Industrial Bifacial Silicon Solar Cells with Up-converter and PbS Quantum Dots

Up-converters use radiation normally transmitted by the solar cell and converts it to radiation, which can be converted to electric energy. Therefore, an up-converter should be placed on the rear side of a bifacial cell. This has the advantage that no impairment of the radiation impinging on the solar cell takes place. The number of photons that may be converted is limited by the absorption range of the up-converter and the efficiency of the up-conversion. High transmittance is required in the absorption range of the up-converter and the use of photoluminescence materials enhances the up-conversion phenomena. The photoluminescence material should absorb over a wide spectral range and emit in the absorption range of the up- converter. This paper presents the evaluation of the optical properties of the up-converter combined with PbS quantum dots and the reduction of the reflection losses in industrial bifacial silicon solar cells with up-converter/quantum dots incorporated.
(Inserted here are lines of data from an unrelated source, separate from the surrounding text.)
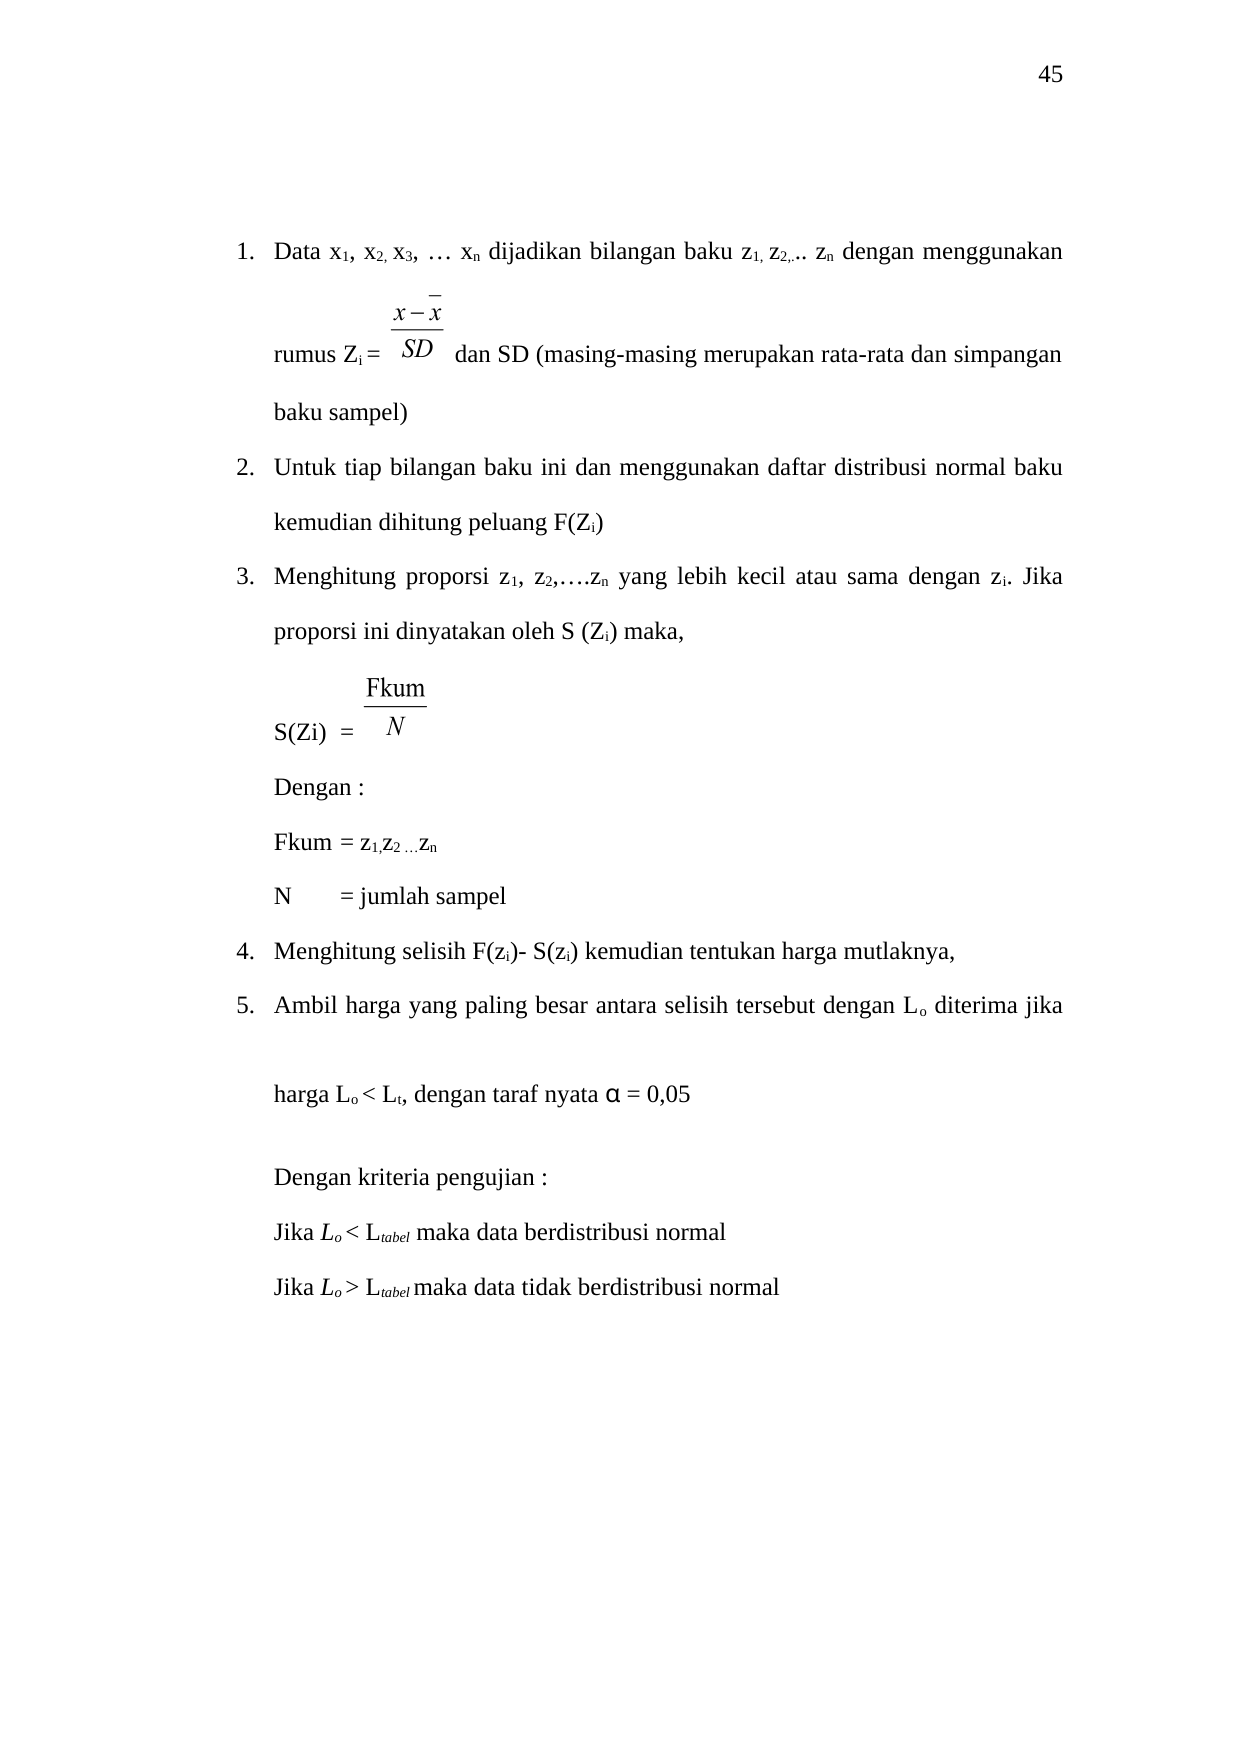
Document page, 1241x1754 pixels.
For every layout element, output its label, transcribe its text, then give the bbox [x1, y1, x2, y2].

text Dengan kriteria pengujian : [274, 1162, 1063, 1191]
text Jika Lo > Ltabel maka data tidak berdistribusi normal [274, 1272, 1063, 1300]
list Menghitung selisih F(zi)- S(zi) kemudian tentukan harga mutlaknya, [236, 936, 1063, 964]
text Dengan : [274, 772, 1063, 801]
list Data x1, x2, x3, … xn dijadikan bilangan baku z1, z2,... zn dengan menggunakan rumus Zi = dan SD (masing-masing merupakan rata-rata dan simpangan baku sampel) [236, 236, 1063, 426]
text N = jumlah sampel [274, 881, 1063, 910]
text Fkum = z1,z2 …zn [274, 827, 1063, 855]
text S(Zi) = [274, 670, 1063, 746]
text Jika Lo < Ltabel maka data berdistribusi normal [274, 1217, 1063, 1246]
picture [360, 670, 432, 741]
picture [387, 290, 448, 363]
list Ambil harga yang paling besar antara selisih tersebut dengan Lo diterima jika harga Lo < Lt, dengan taraf nyata α = 0,05 [236, 990, 1063, 1116]
list Menghitung proporsi z1, z2,….zn yang lebih kecil atau sama dengan zi. Jika proporsi ini dinyatakan oleh S (Zi) maka, [236, 561, 1063, 644]
list Untuk tiap bilangan baku ini dan menggunakan daftar distribusi normal baku kemudian dihitung peluang F(Zi) [236, 452, 1063, 535]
The up-converter materials are in the powder form, and the PbS quantum dots are available in the liquid form, so that an agent is needed, which at the same time should give a good optical coupling to the solar cell. Silicone gel with up- converter and quantum dots was laminated to the rear face of the bifacial cell by using an industrial technique based on frontsheet/EVA/backsheet. Combining the effects of up-converter and quantum dots, the reflection losses were reduced by 20%, demonstrating that the absorption and emission characteristics of the up-converter and quantum dots embedded in silicon can be tuned to the desired spectral region.